■ PAGE TEXT ■
* * *

ChongWu-Biostat/MCSS

#MCSS

Cancer is characterized by numerous somatic mutations, however, only a subset of mutations, called driver mutations, contribute to tumor growth and progression. Genes and pathways containing driver mutations are called driver genes and driver pathways respectively. Recent studies indicated that mutations in a driver pathway often appear in most samples while for any sample only a singe or few mutations appear because a single mutation is capable to perturb the whole pathway. Based on these findings, a new method called minimum cost subset selection (MCSS) is developed for de novo discovery of driver mutation pathways in cancer studies.

Features

We provide a novel algorithm MCSS based on a non-convex approximation to the original combinatorial optimization problem and with regularization for de novo discovery of mutated driver pathways.
MCSS is designed to find multiple mutated driver pathways without the need to pre-specify a number of pathways and/or a number of genes.
MCSS is flexible for integrative analysis of multiple types of genomic data. Currently, in addition to the standard analysis of a single mutation dataset, it can integrate a mutation dataset with a gene expression data (which may or may not be drawn on the same set of the subjects for the mutation data).

Installation

To allow the researchers to revise and extend MCSS more easily, we deliberately provide the source code instead of a toolbox. The researchers can either copy the source files into their working directory or use the following code to add a path. The source code is fully tested in Matlab 2012a and may fail in other versions of the Matlab. Please send us an email (wuxx0845@umn.edu) when you encounter any problems.

addpath(genpath(<path to your MCSS directory>))

MCSS

Some background

Based on the corresponding new concepts of coverage and mutual exclusivity, MCSS is designed for de novo discovery of mutated driver pathways in cancer. Since the computational problem is a combinatorial optimization with an objective function involving a discontinuous indicator function in high dimension, many existing optimization algorithms, such as a brute force enumeration, gradient descent and Newton’s methods, are practically infeasible or directly inapplicable. That is why we develop MCSS based on a novel formulation of the problem as non-convex programming with regularization. The method is computationally more efficient, effective and scalable than existing Monte Carlo searching and several other algorithms. For more details, see our paper.

* * *

■ DATASET CONTENT ■
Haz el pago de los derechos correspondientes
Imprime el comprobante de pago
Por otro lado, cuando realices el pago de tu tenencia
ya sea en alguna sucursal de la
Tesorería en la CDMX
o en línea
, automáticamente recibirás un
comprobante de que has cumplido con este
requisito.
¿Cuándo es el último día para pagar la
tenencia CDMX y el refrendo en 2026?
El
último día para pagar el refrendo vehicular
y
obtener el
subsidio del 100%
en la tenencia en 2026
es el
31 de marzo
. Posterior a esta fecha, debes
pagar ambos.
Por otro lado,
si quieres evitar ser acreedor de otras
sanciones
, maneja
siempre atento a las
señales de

* * *

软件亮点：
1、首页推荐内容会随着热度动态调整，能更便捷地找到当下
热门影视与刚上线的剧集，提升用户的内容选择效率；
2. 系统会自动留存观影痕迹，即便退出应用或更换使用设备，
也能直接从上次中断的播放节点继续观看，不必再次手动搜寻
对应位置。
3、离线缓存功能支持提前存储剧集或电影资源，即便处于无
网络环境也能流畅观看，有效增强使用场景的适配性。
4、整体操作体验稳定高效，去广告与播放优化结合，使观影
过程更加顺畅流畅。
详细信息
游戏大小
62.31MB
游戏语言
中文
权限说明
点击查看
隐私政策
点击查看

* * *

■ WORK INSTRUCTION A ■
Answer these questions using the MCSS description:
(i) In which version of Matlab was the source code fully tested?
(ii) Besides a single mutation dataset, what kind of data can MCSS currently integrate with a mutation dataset?
(iii) Which three existing optimization algorithms are named as practically infeasible or directly inapplicable?
■ WORK INSTRUCTION B ■
Pick up the MCSS description after its last sentence and continue it.
The records come from a separate source and are unrelated to the MCSS text.

■ WRITTEN REPLY A ■
(i) Matlab 2012a.
(ii) Gene expression data, which may or may not be drawn on the same set of subjects as the mutation data.
(iii) Brute force enumeration, gradient descent, and Newton's methods.

■ WRITTEN REPLY B ■
Binghui Liu, Chong Wu, Xiaotong Shen, and Wei Pan. "CA novel and efficient algorithm for de novo discovery of mutated driver pathways in cancer." Submitted to Annals of Applied Statistics.

How to use

We use the following simple simulated data example and corresponding code to help researchers understand and use our method.

First, we generate a simple n by p mutation data set A with a 1 indicating a mutation and 0 otherwise, where n and p are the number of observations and the number of genes, respectively. For each patient, a gene in a driver pathway is randomly selected and it mutates with probability p1, and another gene in the driver pathway was randomly selected to have a mutation probability p2. Other genes outside the pathway mutated with probability p3.

n = 100; p = 500; p1 = 0.95; p2 = 0.01; p3 = 0.05

A=zeros(n,p); % A is n by p matrix

s=RandStream('mcg16807','Seed',1); % set the seed.
RandStream.setGlobalStream(s);
    
M1=1:4;
beta_M1=zeros(p,1);
beta_M1(M1,1)=ones(length(M1),1);
for i=1:n
	g1=randperm(length(M1));
	g1=M1(g1(1));
	A(i,g1)=random('bino',1,p1,1,1);
	if A(i,g1)==1
		M2=setdiff(M1,g1);
		g2=randperm(length(M1)-1);
		g2=M2(g2(1));
		A(i,g2)=random('bino',1,p2,1,1);
    end
end

M3=setdiff(1:p,M1);
for j=1:(p-length(M1))
	A(:,M3(j))=random('bino',1,p3,n,1);
end

A(1:5,1:5)

Second, we apply the main function MCSS to get the estimates. The non-zero estimates stand for the driver mutations/genes.

beta_new = MCSS(A,1,1,0.1);

%	function beta_new = MCSS(A,lambda,tau1,tau2,alpha, beta_0, method,weight,max_iter_num, Err,max_iter_num_s,Err_s)
% Input: 
%		A--n*p mutation matrix
%		lambda--a tuning parameter controlling the sparseness of the solutions
%		tau1--a tuning parameter in truncated lasso penalty
%		tau2--a tuning parameter relates to lambda
%		alpha--a tuning parameter relates to ridge penalty
%				The default value is 0.001.
%		beta_0--starting value of beta.
%				If we set beta_0=-1, a good starting value will be calculated.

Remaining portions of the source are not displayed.